- Activities -
1) In the hydroxyurea abstract, how many cells were counted for each sample?
2) Please transcribe the stretch of the hydroxyurea abstract from "The salutary effects" through "of reticulocytes parameters.".
3) Pick up the hydroxyurea abstract after its final sentence and keep writing it.

- Document text -
Content starts

Abstract 4619

Introduction

The salutary effects of hydroxyurea (HU) in sickle dell anemia (SS) include decreased frequency of painful crises, decreased incidence of acute chest syndrome, decreased blood transfusion, and decreased mortality & morbidity. Markers of the response to HU include increased Hb F level, macrocytosis, improved RBC survival & deformability, and decreased WBC count. In this study we report markers of early response to HU by using mixed (random effects) models to determine the relationship between HU usage and the longitudinal trajectories of RBC parameters and the corresponding longitudinal trajectories of reticulocytes parameters.

Materials and Methods

RBC and reticulocyte parameters were determined on peripheral blood from selected patients (10 HU subjects and 11 placebo subjects) enrolled in the placebo controlled double blind multicenter study of hydroxyuea (MSH) in SS. Multiple blood samples were obtained during enrollment in the study at a rate of about once every two weeks. The mean weeks of follow-up from enrollment date was 86.6 weeks (range 2-172 weeks). RBC and Reticulocyte indices were measured on a Siemens H*3 RTX (H*3) hematology analyzer. Laser light scattering was used to quantify cell volume, Hb concentration, and the light absorbance of cells stained with oxazine 750 to detect reticulocytes and distinguish them from mature cells. A total of 20,000 cells were counted for each sample. After the volume (V) and Hb concentration (HC) of individual mature RBC and reticulocytes were measured, the Hb content (CH) of individual cells was calculated. Mixed (random effects) models were used to determine the relationship between the longitudinal trajectories of RBC and reticulocyte indices and HU usage.

Content ends

- Given information -
Content starts

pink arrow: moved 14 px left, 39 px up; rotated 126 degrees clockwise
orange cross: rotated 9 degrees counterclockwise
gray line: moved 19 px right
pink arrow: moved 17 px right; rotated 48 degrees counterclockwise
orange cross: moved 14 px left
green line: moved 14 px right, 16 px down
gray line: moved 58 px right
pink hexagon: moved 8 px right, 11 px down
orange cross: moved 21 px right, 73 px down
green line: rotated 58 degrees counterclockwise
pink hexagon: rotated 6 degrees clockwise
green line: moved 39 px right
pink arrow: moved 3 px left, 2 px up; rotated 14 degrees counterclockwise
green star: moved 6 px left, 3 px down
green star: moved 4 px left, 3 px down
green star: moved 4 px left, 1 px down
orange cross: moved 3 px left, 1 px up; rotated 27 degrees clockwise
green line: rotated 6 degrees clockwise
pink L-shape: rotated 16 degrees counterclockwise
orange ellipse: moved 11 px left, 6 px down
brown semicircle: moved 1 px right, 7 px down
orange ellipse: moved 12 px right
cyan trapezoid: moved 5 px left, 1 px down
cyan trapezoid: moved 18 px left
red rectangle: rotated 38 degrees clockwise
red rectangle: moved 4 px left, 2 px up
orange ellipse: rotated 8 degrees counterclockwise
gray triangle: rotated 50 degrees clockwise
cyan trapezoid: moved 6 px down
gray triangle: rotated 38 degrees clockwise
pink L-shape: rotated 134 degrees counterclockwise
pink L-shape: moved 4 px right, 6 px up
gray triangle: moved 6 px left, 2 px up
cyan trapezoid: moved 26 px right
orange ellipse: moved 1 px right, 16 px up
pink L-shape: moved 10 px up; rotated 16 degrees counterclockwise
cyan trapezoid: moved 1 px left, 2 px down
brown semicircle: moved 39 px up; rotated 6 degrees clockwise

Content ends

- Exercise responses -
1) 20,000 cells.

2)
The salutary effects of hydroxyurea (HU) in sickle dell anemia (SS) include decreased frequency of painful crises, decreased incidence of acute chest syndrome, decreased blood transfusion, and decreased mortality & morbidity. Markers of the response to HU include increased Hb F level, macrocytosis, improved RBC survival & deformability, and decreased WBC count. In this study we report markers of early response to HU by using mixed (random effects) models to determine the relationship between HU usage and the longitudinal trajectories of RBC parameters and the corresponding longitudinal trajectories of reticulocytes parameters.

3)
Results

Goodness-of-fit criteria for the mixed (random effects) models [Akaike Information Criterion (AIC), Akaike Information Criterion, Small Sample Size Corrected Version (AICC) and the Bayesian Information Criterion (BIC)] indicated that the RBC indices modeled more precisely than those of reticulocytes. However, both the RBC indices and reticulocytes provided useful information regarding the relationship between their longitudinal trajectories and HU usage. There was a significant relationship between HU usage and the following longitudinal trajectories: mean cell hemoglobin (CH) (p<.0001), reticulocyte mean cell hemoglobin (CHr) (p<.0001); Cell hemoglobin concentration (CHCM) (p=.0394); Reticulocyte mean cell volume (MCVr) (p=.0019); hemoglobin distribution width (HDW) (p=.0003); and reticulocyte hemoglobin distribution width (HDWr) (p=.0008). HU usage produced higher value trajectories than those generated by placebo usage for the following: CH, CHr; and MCVr. These changes were first detected 10 weeks after starting HU and before the increase in Hb F levels.

Conclusion

Together the data suggest that subtle and early markers of response to HU reside in the hemogram. This is a fast, simple and inexpensive methodology provided the lab in question has the capability to determine the indices of both reticulocytes and RBC.

Disclosures:

No relevant conflicts of interest to declare.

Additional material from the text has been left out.